■ **Check your understanding**:
1. Copy the part of the blog post on UKIP's threat to the main parties starting at "That has led" and ending at "Goodwin on this.", keeping every word and mark as it is.
2. Decide whether each statement below agrees with the blog post on UKIP's threat to the main parties, answering yes or no and quoting the words of the post that decide it: (a) Matthew Goodwin and Rob Ford won a prize at the Political Studies Association awards dinner for their study of UKIP's rise; (b) polls have shown more 2010 Labour voters than 2010 Conservative voters switching to UKIP; (c) Matt Goodwin highlighted the review by Eric Kaufmann and Gareth Harris.

(Text passage Opens)

Sunday, November 30th, 2014

The evidence, surely, points to CON being most vulnerable

On Tuesday night I was at one of my most favourite events – the annual awards dinner of the Political Studies Association where this year leading political scientists Matthew Goodwin and Rob Ford won a top prize for their study of the rise of UKIP “Revolt on the Right”. This timely work has set off a lot of debate particularly the suggestion the Farage’s party will hurt LAB as much as CON on May 7th next year.

That has led to some controversy not least because poll after poll has shown that many more 2010 Tories have switched than 2010 LAB voters. To look at this properly you’e got to analyse the overall kipper vote in a poll and work out where it comes from. In almost every case 2010 CON voters are a long way ahead of 2010 LAB ones. I’ve had a number of Twitter exchanges with Matt Goodwin on this.

So it was with particularly interest that I read a review of the Ford/Goodwin thesis by Eric Kaufmann, Professor of Politics at Birkbeck, University of London and, Gareth Harris, author of the recent Demos report, Changing Places. This was highlighted by anotherDave on a previous thread. The following are extracts:_

“…On the face of it, Ukip should dent Labour more than the Tories. Ukip voters are, though not the most working-class, no less working-class than Labour. Surely Labour contains a more promising reservoir of potential Ukippers than the Tories?

(Text passage Closes)
(Material shown Opens)

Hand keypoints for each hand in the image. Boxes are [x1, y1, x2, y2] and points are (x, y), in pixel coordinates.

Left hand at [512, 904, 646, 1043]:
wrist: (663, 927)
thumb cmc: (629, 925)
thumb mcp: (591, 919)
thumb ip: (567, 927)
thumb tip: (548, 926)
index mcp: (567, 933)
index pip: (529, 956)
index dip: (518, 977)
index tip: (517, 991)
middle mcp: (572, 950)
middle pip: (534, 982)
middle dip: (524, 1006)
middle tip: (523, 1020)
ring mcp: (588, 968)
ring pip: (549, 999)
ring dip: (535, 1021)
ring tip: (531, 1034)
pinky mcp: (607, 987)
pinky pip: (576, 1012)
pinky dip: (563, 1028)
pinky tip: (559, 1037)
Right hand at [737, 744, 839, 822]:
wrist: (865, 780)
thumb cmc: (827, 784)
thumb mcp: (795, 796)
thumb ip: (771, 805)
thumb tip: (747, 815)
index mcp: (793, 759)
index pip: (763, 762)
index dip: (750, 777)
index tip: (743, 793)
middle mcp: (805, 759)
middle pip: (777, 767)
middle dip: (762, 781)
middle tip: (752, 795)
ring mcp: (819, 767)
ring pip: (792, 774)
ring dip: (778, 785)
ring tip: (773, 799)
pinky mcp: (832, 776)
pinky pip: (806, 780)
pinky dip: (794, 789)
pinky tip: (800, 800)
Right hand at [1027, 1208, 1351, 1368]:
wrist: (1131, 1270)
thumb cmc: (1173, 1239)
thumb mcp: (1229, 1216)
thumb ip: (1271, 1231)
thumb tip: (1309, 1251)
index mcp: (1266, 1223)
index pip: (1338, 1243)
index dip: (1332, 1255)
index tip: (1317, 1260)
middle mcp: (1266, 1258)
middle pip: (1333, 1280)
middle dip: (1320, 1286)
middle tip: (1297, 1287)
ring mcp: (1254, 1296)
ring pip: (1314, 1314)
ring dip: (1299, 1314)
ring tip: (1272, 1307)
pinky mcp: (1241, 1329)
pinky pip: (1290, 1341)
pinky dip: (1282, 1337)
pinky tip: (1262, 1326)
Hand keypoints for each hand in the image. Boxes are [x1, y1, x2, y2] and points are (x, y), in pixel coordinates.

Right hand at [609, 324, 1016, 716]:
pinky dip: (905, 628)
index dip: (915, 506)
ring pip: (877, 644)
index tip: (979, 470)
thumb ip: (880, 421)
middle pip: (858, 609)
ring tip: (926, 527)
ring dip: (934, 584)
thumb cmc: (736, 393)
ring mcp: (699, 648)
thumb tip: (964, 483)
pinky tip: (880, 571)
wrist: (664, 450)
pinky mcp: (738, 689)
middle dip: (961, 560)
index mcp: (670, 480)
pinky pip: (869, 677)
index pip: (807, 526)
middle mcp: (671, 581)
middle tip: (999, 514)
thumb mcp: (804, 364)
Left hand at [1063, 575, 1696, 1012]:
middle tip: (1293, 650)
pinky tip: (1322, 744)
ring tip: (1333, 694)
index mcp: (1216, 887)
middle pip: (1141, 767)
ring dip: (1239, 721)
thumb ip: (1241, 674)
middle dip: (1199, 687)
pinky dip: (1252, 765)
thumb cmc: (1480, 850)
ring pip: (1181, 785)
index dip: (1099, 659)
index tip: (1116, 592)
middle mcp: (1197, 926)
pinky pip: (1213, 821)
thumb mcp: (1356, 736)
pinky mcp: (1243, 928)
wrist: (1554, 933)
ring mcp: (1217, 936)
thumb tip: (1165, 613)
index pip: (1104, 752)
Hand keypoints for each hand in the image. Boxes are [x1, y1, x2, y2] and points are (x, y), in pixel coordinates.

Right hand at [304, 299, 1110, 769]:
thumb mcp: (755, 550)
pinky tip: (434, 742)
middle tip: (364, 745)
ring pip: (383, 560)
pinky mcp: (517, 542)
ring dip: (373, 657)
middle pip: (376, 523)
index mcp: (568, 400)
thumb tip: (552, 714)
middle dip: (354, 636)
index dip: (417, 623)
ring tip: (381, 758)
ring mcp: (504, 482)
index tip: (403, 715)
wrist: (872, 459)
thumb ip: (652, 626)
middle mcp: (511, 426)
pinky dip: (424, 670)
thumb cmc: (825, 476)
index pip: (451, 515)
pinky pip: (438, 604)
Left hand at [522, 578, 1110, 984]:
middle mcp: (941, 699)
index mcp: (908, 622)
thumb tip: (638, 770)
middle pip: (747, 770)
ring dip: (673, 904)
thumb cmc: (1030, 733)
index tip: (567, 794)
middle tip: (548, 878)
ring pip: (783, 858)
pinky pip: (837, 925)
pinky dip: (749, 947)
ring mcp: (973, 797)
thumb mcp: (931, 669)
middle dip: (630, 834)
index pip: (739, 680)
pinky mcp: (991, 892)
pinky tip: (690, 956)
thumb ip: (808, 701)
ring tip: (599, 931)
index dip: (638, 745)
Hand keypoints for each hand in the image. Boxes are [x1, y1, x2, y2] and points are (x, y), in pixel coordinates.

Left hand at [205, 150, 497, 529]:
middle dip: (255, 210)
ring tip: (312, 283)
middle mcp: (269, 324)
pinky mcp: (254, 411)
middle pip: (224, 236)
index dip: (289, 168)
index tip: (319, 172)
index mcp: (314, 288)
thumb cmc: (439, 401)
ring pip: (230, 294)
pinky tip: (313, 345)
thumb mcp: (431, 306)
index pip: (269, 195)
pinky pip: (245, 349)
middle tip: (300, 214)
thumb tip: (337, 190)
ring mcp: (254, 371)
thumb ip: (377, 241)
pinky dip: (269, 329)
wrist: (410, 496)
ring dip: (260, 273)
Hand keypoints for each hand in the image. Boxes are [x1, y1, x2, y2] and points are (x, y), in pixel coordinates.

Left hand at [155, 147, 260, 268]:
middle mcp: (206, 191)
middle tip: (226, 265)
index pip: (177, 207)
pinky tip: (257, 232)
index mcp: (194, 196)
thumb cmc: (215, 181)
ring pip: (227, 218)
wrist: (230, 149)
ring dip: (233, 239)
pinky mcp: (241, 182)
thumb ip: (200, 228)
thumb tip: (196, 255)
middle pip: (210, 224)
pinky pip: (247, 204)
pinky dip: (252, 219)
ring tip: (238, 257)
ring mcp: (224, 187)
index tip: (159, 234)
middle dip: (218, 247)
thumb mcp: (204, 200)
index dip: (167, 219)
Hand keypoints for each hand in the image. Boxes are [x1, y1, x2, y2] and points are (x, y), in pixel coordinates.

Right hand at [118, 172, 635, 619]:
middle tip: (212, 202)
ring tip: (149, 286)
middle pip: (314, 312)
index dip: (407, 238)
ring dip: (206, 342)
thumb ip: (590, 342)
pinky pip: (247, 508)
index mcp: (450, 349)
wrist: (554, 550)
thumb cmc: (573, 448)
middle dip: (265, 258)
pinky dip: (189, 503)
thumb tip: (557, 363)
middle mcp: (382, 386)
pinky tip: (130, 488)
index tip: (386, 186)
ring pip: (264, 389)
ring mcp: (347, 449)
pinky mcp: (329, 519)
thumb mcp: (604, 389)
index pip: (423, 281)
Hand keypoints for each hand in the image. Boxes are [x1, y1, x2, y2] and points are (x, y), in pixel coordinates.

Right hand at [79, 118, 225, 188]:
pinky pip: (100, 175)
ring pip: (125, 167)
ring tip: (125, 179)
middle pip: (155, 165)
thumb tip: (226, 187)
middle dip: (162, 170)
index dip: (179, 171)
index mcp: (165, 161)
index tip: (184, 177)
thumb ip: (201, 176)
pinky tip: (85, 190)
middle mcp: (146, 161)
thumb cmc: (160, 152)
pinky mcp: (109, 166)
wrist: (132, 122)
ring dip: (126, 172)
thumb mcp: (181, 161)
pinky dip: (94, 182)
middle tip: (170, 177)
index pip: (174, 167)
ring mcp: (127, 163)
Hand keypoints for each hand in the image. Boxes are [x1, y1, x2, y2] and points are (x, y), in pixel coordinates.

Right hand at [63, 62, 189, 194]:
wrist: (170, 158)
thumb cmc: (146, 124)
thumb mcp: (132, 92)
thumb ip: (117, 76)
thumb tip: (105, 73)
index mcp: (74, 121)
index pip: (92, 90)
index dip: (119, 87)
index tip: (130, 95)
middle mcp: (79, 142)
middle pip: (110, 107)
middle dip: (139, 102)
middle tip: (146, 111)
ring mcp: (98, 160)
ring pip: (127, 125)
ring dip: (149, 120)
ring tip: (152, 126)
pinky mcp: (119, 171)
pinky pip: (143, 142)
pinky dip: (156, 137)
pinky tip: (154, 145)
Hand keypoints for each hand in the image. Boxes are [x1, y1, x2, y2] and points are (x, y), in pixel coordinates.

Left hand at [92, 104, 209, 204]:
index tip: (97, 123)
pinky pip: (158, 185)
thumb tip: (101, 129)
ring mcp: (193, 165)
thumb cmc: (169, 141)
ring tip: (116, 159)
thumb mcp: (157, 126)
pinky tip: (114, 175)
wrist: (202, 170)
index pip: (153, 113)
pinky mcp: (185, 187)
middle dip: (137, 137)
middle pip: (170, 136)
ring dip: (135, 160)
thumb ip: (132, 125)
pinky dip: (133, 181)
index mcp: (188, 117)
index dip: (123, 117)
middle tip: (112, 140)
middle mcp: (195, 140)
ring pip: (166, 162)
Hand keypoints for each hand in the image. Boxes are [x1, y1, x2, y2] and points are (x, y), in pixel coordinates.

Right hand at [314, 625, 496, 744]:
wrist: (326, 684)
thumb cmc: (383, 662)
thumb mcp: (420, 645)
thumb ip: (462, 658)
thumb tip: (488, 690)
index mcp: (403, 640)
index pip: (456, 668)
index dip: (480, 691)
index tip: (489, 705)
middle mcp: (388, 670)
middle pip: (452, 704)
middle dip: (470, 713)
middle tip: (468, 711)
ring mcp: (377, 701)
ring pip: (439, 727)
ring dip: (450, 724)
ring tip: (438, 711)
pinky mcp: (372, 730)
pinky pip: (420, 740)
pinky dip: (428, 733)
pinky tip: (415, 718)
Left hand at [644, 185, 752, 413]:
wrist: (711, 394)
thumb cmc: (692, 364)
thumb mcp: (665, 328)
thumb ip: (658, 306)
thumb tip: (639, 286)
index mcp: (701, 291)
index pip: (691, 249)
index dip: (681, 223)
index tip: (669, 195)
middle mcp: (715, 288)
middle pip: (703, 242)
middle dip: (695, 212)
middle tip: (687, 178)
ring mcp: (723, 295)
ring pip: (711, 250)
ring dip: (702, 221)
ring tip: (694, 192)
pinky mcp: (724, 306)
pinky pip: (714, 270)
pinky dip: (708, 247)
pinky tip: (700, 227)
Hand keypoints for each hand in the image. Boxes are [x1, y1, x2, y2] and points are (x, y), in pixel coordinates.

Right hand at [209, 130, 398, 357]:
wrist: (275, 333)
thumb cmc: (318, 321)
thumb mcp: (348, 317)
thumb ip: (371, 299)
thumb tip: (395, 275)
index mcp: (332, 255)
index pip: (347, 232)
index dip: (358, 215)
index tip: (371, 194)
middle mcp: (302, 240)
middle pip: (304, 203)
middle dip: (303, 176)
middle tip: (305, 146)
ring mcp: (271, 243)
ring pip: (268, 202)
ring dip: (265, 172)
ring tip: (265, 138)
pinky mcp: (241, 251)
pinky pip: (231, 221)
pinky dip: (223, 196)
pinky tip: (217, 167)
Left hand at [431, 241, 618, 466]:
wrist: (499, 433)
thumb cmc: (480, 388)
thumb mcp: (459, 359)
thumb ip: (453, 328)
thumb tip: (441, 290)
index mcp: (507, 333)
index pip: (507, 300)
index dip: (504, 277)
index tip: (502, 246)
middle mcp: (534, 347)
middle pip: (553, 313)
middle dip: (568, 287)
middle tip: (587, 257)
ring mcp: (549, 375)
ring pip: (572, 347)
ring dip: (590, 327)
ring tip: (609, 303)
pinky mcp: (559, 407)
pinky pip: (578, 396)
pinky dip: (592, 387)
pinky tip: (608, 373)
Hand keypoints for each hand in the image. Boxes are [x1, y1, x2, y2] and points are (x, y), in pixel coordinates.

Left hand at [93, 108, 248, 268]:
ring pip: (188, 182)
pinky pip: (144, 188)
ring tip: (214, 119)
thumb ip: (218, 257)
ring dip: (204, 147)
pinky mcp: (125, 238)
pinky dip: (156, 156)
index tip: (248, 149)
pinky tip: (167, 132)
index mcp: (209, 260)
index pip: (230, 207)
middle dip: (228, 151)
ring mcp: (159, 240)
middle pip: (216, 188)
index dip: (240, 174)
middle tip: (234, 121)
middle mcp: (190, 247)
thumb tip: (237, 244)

(Material shown Closes)

■ **Answers per task**:
1.
That has led to some controversy not least because poll after poll has shown that many more 2010 Tories have switched than 2010 LAB voters. To look at this properly you’e got to analyse the overall kipper vote in a poll and work out where it comes from. In almost every case 2010 CON voters are a long way ahead of 2010 LAB ones. I’ve had a number of Twitter exchanges with Matt Goodwin on this.

2.
(a) Yes: "leading political scientists Matthew Goodwin and Rob Ford won a top prize for their study of the rise of UKIP"
(b) No: "poll after poll has shown that many more 2010 Tories have switched than 2010 LAB voters"
(c) No: "This was highlighted by anotherDave on a previous thread."